Brief » Convert the records below, from their first line through the line containing "5: (531, 88)", into a JSON list of strings with one string per line, omitting any blank lines.

╭─ Records for processing

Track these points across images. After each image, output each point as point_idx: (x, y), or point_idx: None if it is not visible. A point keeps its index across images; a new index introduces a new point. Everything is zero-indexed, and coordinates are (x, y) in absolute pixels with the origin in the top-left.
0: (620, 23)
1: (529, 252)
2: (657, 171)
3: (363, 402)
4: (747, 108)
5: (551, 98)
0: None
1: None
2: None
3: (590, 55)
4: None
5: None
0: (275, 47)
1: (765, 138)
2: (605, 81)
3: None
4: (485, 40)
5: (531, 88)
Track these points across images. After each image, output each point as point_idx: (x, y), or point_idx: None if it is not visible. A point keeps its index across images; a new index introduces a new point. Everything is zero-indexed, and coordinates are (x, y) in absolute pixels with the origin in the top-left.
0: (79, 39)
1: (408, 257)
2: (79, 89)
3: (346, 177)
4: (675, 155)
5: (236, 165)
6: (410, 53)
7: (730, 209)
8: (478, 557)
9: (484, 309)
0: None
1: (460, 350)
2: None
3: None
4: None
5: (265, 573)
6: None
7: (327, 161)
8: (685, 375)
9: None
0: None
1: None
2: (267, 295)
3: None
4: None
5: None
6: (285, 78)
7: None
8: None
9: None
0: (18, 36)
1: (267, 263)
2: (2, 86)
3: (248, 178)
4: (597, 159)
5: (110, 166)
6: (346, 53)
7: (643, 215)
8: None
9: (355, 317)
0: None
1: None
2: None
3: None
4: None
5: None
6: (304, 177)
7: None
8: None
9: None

╰─

Expected answer »
[
  "Track these points across images. After each image, output each point as point_idx: (x, y), or point_idx: None if it is not visible. A point keeps its index across images; a new index introduces a new point. Everything is zero-indexed, and coordinates are (x, y) in absolute pixels with the origin in the top-left.",
  "0: (620, 23)",
  "1: (529, 252)",
  "2: (657, 171)",
  "3: (363, 402)",
  "4: (747, 108)",
  "5: (551, 98)",
  "0: None",
  "1: None",
  "2: None",
  "3: (590, 55)",
  "4: None",
  "5: None",
  "0: (275, 47)",
  "1: (765, 138)",
  "2: (605, 81)",
  "3: None",
  "4: (485, 40)",
  "5: (531, 88)"
]